TEXT PASSAGE:
*** Block opens ***
M. Stocco
M. Stocco

Reputation: 11

In MFC, for an initial focus on a checked RadioButton, setting the text label to be "highlighted"

I am using a Win32 app with MFC in C++ and utilizing Forms with a series of Dialog Screens. My problem is, when I have a series of these screens in sequence, I want the initial focus and its associated text label to be set on a particular radio button. In other screens, if I have a first control widget that is an edit text field, this automatically occurs (i.e. the first control widget in creation and tab order sequence is Focused on, and the text inside that edit text field is highlighted). However, in some dialog screens, the first control widget is a Radio Button group. In these cases, focus is correctly implicitly set to the currently checked radio button. However, the associated text label that describes that label button is displayed un-highlighted. Any subsequent user navigation (by mouse clicks or translation by keyboard) will always highlight the associated text label, when any radio button is checked or selected. However, only in this initial dialog screen creation, I cannot get the text label to be highlighted.

To clarify, by "highlight" I mean a perforated outline surrounding the text label beside the circular radio button image.

Here are some of the things I have tried in the OnInitDialog() function of said Dialog screens:

SendDlgItemMessage(IDC_RADIO1, BM_SETCHECK, BST_CHECKED, 0);

Which does display the filled in circular button representing it is checked, but the associated text label is still not highlighted.
*** Block closes ***
PROVIDED DATA:
*** Block opens ***
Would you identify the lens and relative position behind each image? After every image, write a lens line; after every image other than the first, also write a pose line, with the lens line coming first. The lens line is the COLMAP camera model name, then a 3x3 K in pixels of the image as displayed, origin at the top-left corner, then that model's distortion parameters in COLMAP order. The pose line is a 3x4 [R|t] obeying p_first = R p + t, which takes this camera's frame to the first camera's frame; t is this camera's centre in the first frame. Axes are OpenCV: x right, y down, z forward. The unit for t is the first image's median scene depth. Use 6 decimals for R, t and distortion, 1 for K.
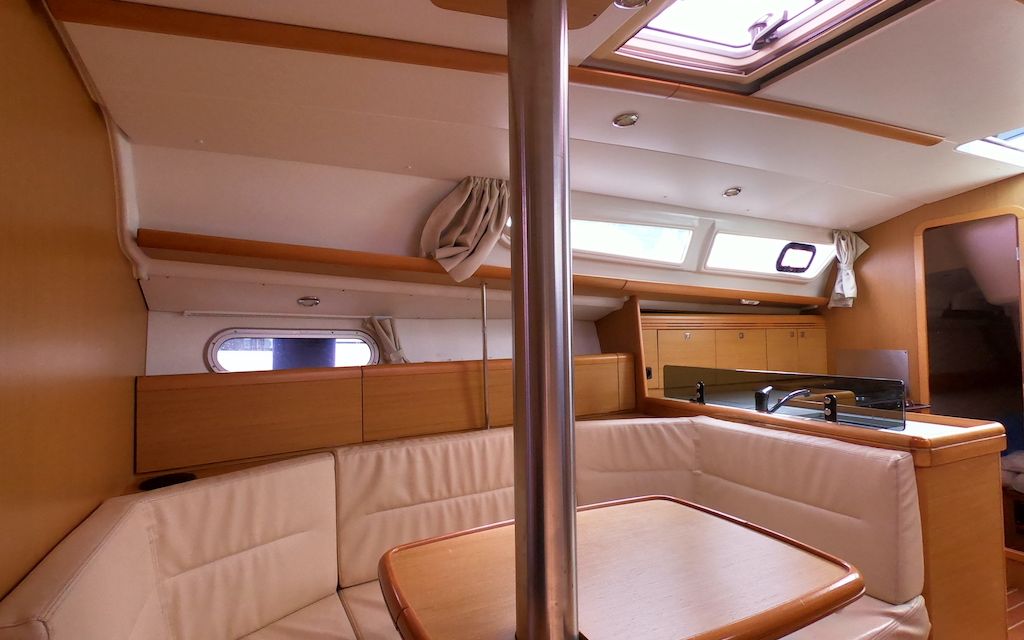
*** Block closes ***
*** Block opens ***
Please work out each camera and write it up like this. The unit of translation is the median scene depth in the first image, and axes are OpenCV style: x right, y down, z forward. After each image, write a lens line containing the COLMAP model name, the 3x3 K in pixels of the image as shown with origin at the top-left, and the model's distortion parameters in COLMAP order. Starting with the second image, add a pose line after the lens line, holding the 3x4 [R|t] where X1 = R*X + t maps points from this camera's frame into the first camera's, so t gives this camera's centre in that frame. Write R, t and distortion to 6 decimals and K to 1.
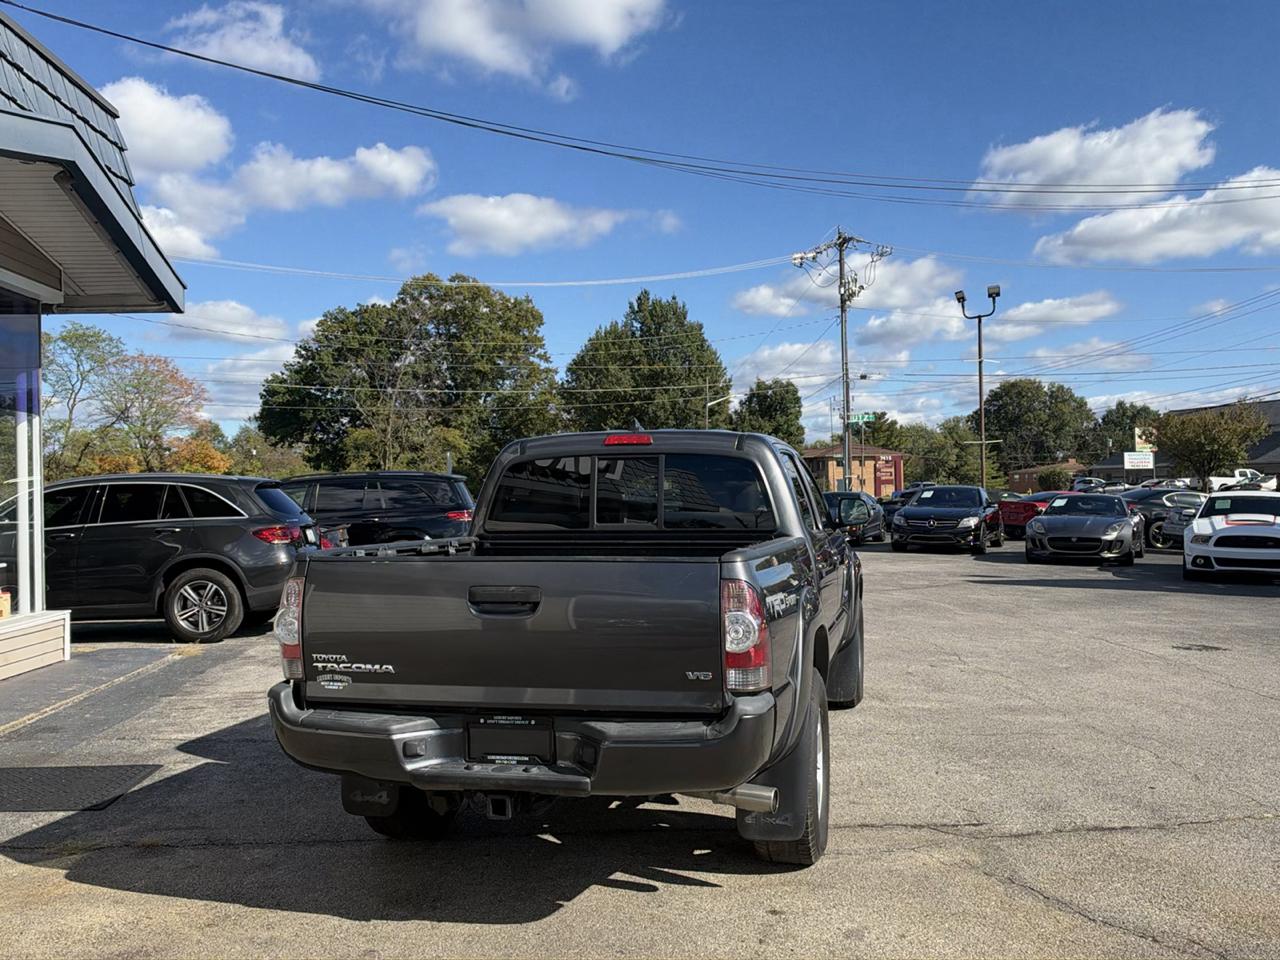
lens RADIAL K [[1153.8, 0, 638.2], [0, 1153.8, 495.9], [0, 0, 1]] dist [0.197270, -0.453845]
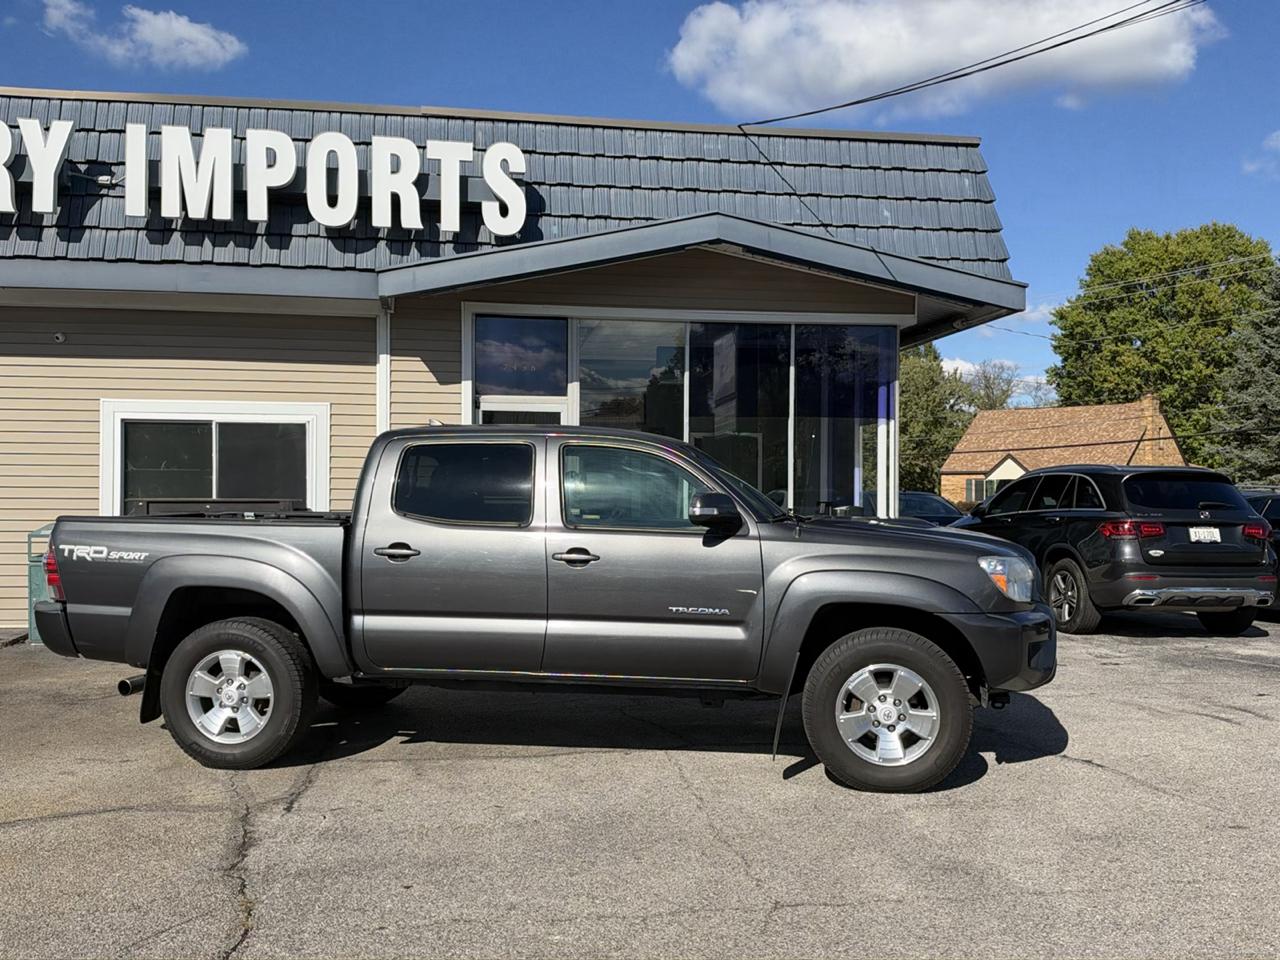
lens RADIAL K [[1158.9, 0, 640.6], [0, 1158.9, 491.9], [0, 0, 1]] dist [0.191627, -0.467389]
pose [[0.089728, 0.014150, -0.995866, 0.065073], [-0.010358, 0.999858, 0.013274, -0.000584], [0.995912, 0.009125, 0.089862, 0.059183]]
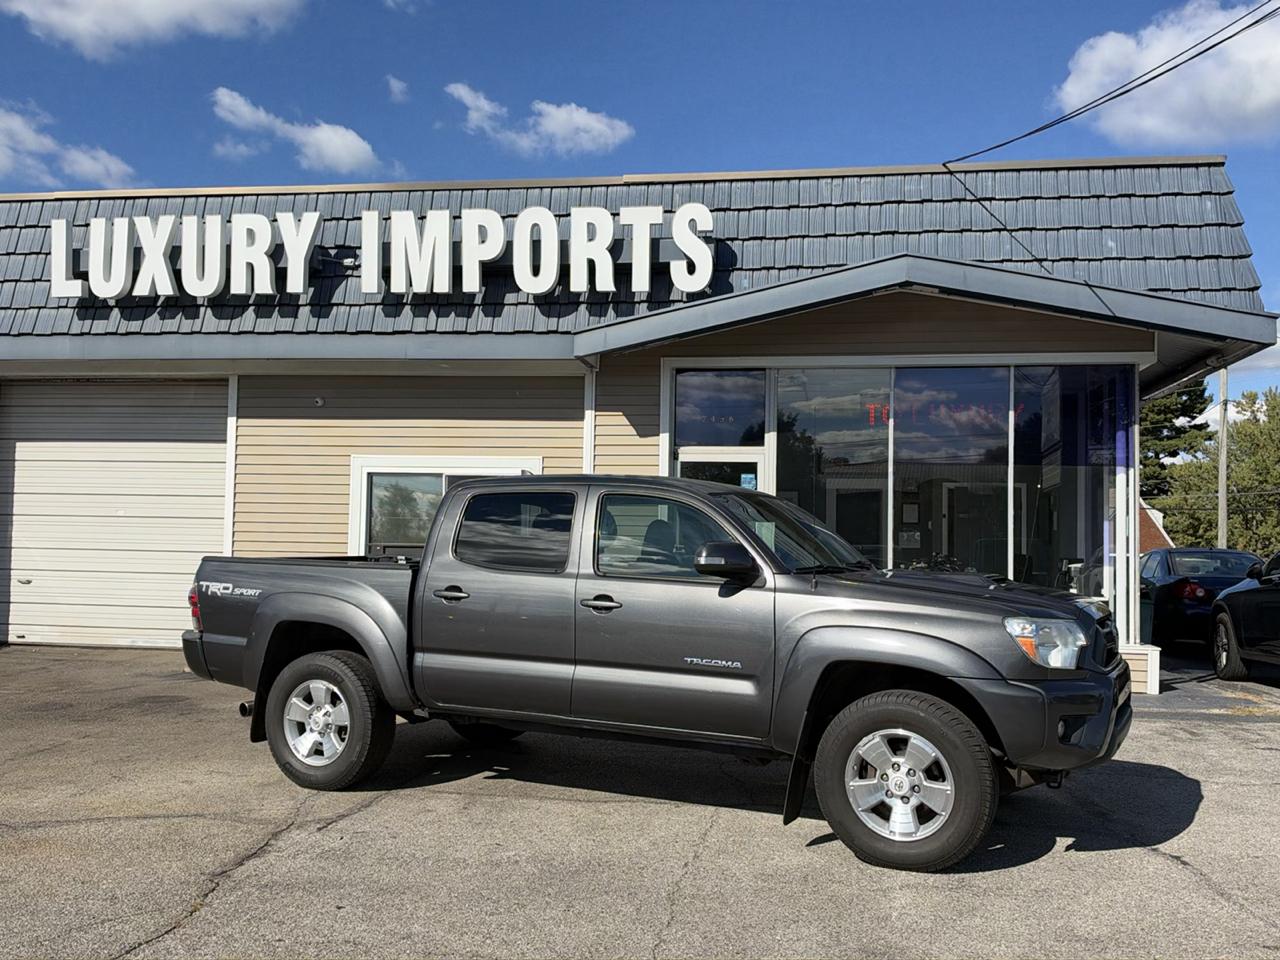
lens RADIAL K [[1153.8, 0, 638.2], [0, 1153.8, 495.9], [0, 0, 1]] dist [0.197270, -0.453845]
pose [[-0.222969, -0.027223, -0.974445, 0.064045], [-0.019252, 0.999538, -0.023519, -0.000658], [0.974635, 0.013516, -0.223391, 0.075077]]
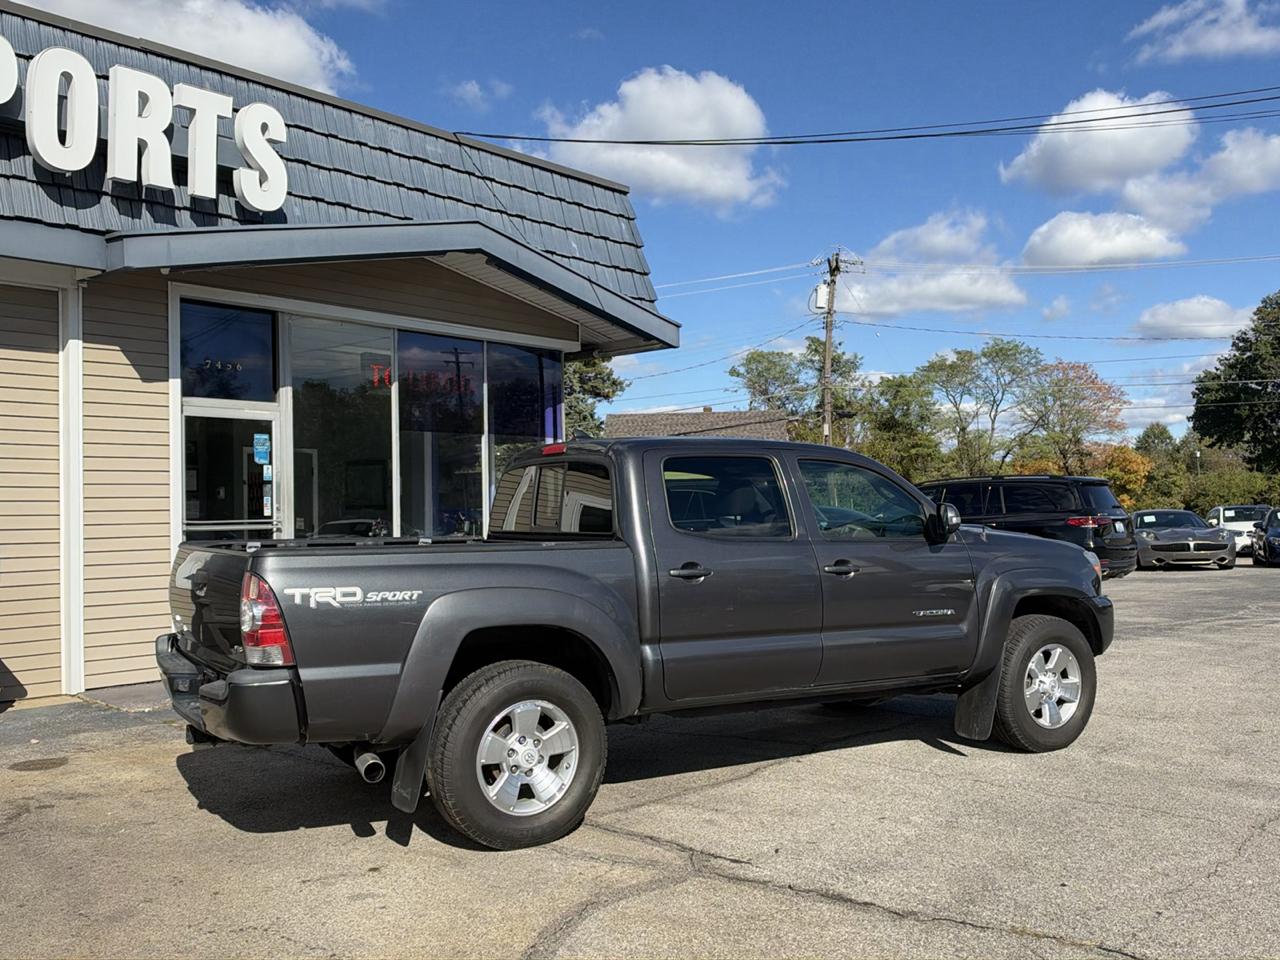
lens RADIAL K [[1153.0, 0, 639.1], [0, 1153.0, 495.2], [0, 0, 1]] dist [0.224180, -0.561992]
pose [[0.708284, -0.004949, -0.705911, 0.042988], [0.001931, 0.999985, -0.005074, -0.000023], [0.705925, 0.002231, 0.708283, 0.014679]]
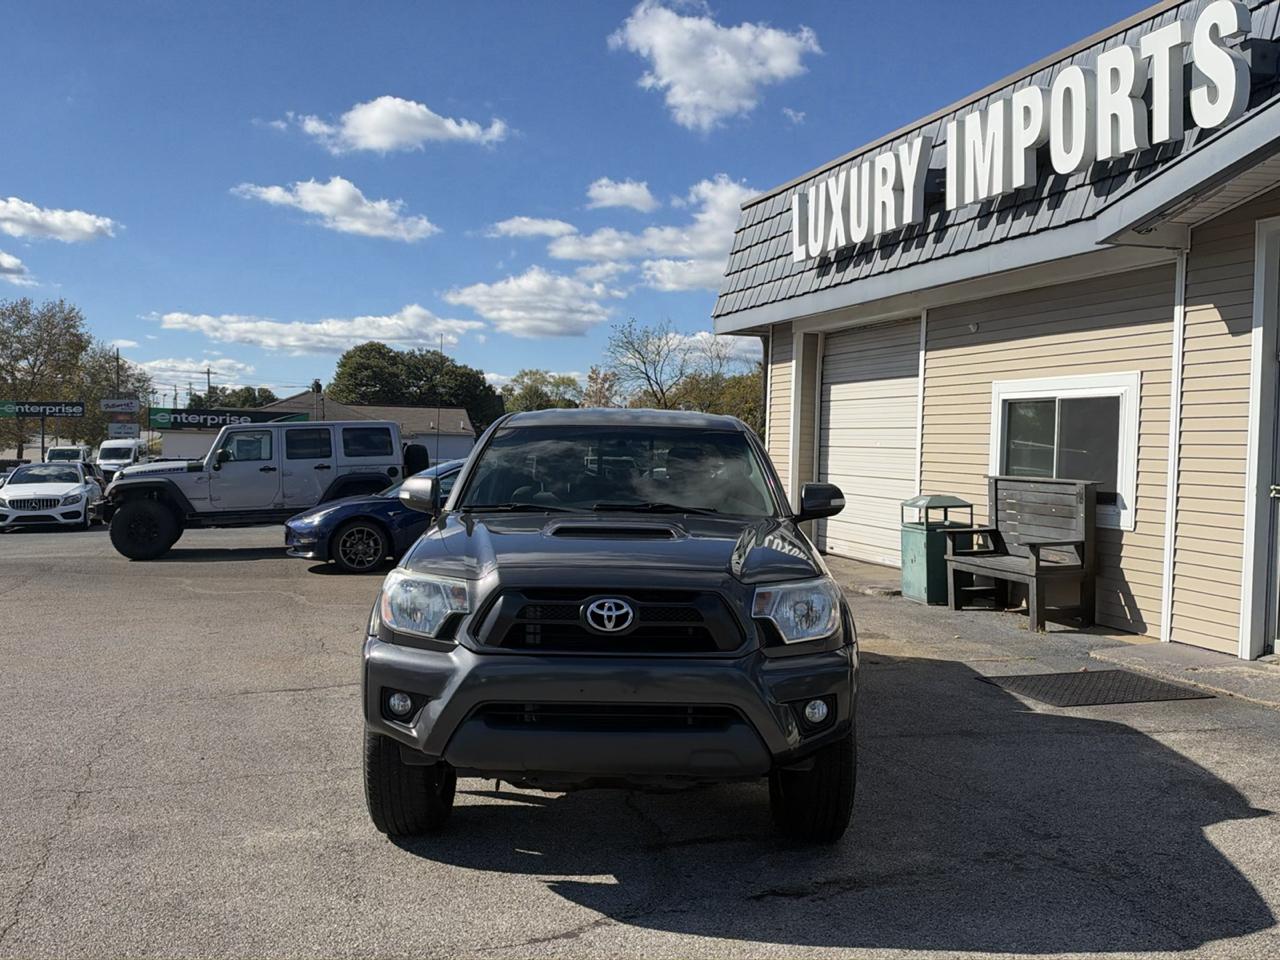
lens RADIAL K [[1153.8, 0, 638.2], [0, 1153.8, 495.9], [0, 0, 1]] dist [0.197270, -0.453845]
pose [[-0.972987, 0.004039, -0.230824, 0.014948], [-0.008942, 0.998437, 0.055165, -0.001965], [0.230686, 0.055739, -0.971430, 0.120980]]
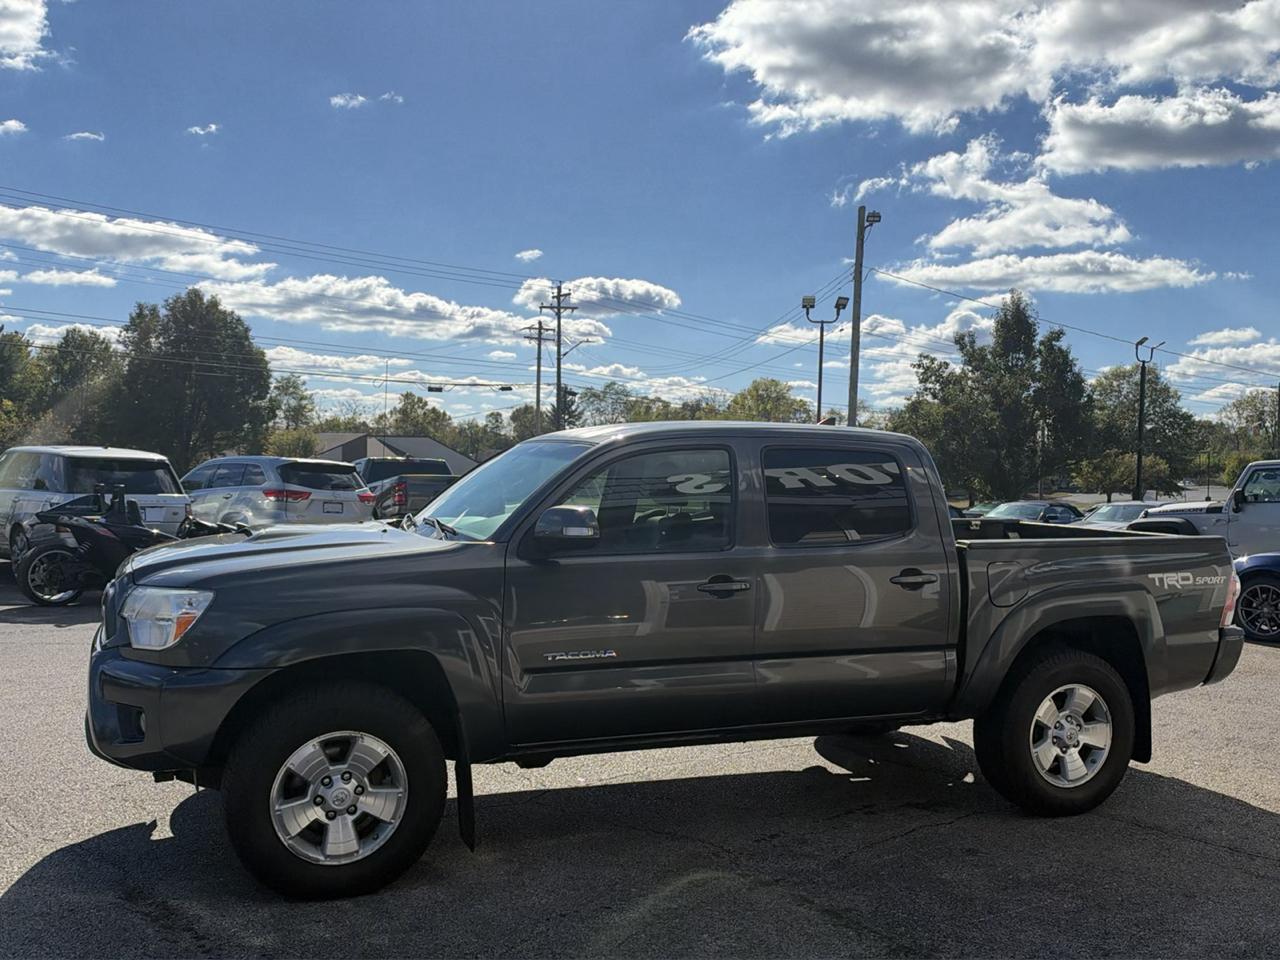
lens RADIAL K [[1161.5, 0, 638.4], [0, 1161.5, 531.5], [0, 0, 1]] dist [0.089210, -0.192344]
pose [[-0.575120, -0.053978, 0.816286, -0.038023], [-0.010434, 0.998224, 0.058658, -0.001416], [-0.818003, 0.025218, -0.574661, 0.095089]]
*** Block closes ***
WHAT THE TASK ASKS: Reproduce the full MFC radio-button post from above word for word, from its first line to its last.

RESPONSE BELOW:
M. Stocco
M. Stocco

Reputation: 11

In MFC, for an initial focus on a checked RadioButton, setting the text label to be "highlighted"

I am using a Win32 app with MFC in C++ and utilizing Forms with a series of Dialog Screens. My problem is, when I have a series of these screens in sequence, I want the initial focus and its associated text label to be set on a particular radio button. In other screens, if I have a first control widget that is an edit text field, this automatically occurs (i.e. the first control widget in creation and tab order sequence is Focused on, and the text inside that edit text field is highlighted). However, in some dialog screens, the first control widget is a Radio Button group. In these cases, focus is correctly implicitly set to the currently checked radio button. However, the associated text label that describes that label button is displayed un-highlighted. Any subsequent user navigation (by mouse clicks or translation by keyboard) will always highlight the associated text label, when any radio button is checked or selected. However, only in this initial dialog screen creation, I cannot get the text label to be highlighted.

To clarify, by "highlight" I mean a perforated outline surrounding the text label beside the circular radio button image.

Here are some of the things I have tried in the OnInitDialog() function of said Dialog screens:

SendDlgItemMessage(IDC_RADIO1, BM_SETCHECK, BST_CHECKED, 0);

Which does display the filled in circular button representing it is checked, but the associated text label is still not highlighted.